◆ Input data ◆

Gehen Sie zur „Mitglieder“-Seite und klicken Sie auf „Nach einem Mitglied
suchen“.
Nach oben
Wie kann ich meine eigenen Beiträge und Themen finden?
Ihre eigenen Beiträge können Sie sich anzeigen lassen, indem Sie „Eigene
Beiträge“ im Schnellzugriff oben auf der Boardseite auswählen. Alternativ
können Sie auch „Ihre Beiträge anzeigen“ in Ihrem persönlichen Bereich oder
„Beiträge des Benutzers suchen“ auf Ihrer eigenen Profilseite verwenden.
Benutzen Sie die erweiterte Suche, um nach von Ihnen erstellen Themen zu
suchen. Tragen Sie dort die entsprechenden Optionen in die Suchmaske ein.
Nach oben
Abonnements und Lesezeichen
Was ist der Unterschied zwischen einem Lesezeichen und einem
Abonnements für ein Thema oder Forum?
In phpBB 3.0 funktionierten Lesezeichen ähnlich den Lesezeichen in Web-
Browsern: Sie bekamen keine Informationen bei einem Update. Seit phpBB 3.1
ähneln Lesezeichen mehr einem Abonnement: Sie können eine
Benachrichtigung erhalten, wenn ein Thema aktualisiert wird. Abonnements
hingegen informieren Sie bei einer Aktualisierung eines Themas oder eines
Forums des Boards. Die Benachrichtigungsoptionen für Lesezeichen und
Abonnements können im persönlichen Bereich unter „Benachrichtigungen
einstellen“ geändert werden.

◆ Assignment ◆
Reproduce, word for word and in full, only the lines above that start at the line with "Browsern: Sie bekamen" and run through the line with "Forums des Boards.", both ends included.

◆ Exercise solution ◆
Browsern: Sie bekamen keine Informationen bei einem Update. Seit phpBB 3.1
ähneln Lesezeichen mehr einem Abonnement: Sie können eine
Benachrichtigung erhalten, wenn ein Thema aktualisiert wird. Abonnements
hingegen informieren Sie bei einer Aktualisierung eines Themas oder eines
Forums des Boards. Die Benachrichtigungsoptionen für Lesezeichen und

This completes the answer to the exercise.